Der Kreis baue eine Glasfaserinfrastruktur im sogenannten Betreibermodel aus: „Das heißt, der Landkreis baut ein Netz, das langfristig an die GVG mit der Regionalmarke ,nordischnet‘ verpachtet wurde“, erinnert Mörker. Es handele sich um eines der größten zusammenhängenden Breitbandprojekte in der Bundesrepublik: Mit einem Investitionsvolumen von mehr als 186 Millionen Euro würden mehr als 15 000 private und 400 gewerbliche Adressen sowie mehr als 70 Schulstandorte versorgt, wofür Tiefbauarbeiten auf einer Länge von etwa 1 900 Kilometern Länge erfolgen. Der Ausbau des Hauptnetzes solle noch im vierten Quartal 2022 abgeschlossen sein. „Der Landkreis arbeitet mit Hochdruck an der Fertigstellung des Glasfasernetzes“, betont Mörker. Derzeit würden mit allen beteiligten Bauunternehmen Gespräche geführt, um nicht nur im Sulinger Raum schnellstmöglich das Glasfasernetz an „nordischnet“ übergeben zu können.

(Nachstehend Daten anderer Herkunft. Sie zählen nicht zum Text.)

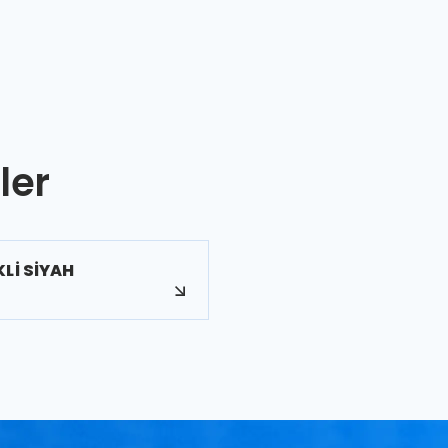
ler
Lİ SİYAH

Ausbau in den schwarzen Flecken soll im Mai beginnen

Dieser Zeitplan gilt jedoch nur für die sogenannten weißen Flecken – also die Regionen, in denen die verfügbare Bandbreite momentan unter 30 Megabit pro Sekunde liegt. In allen übrigen, schwarze Flecken genannten Bereichen nimmt die GVG den Ausbau selbst vor. Auf Anfrage teilt dazu GVG-Pressesprecher Johannes Pöhle mit, dass in Sulingen der Baubeginn für Mai geplant sei, östlich des Stadtkerns, im Gebiet zwischen der Nienburger Straße und der Edenstraße. „Wir rechnen in Sulingen mit einer Gesamtbauzeit von etwa zweieinhalb Jahren, spätestens aber mit einer Fertigstellung des Netzes bis Ende 2024.“ Das bedeute jedoch nicht, dass alle Kunden innerhalb der schwarzen Flecken bis zum vollständigen Abschluss der Arbeiten auf ihre Freischaltung warten müssen, versichert Pöhle. „Erste Kunden können bereits deutlich früher – sukzessive, je nach Baufortschritt – an das Netz angeschlossen werden.“ GVG gehe davon aus, dass die ersten Anschaltungen bereits ab Ende des ersten Halbjahres 2023 möglich sind.